#### [PROBLEM REQUIREMENTS]
Without changing a single character, copy every record below.

Records from a dataset
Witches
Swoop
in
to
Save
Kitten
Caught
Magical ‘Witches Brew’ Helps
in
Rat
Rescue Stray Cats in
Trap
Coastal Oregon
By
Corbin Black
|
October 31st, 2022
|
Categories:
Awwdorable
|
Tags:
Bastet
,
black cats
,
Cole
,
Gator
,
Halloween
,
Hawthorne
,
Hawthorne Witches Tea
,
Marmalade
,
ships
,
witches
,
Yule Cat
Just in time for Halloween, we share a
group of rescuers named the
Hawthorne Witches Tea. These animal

#### [SOLUTION TO THE PROBLEM]
Witches
Swoop
in
to
Save
Kitten
Caught
Magical ‘Witches Brew’ Helps
in
Rat
Rescue Stray Cats in
Trap
Coastal Oregon
By
Corbin Black
|
October 31st, 2022
|
Categories:
Awwdorable
|
Tags:
Bastet
,
black cats
,
Cole
,
Gator
,
Halloween
,
Hawthorne
,
Hawthorne Witches Tea
,
Marmalade
,
ships
,
witches
,
Yule Cat
Just in time for Halloween, we share a
group of rescuers named the
Hawthorne Witches Tea. These animal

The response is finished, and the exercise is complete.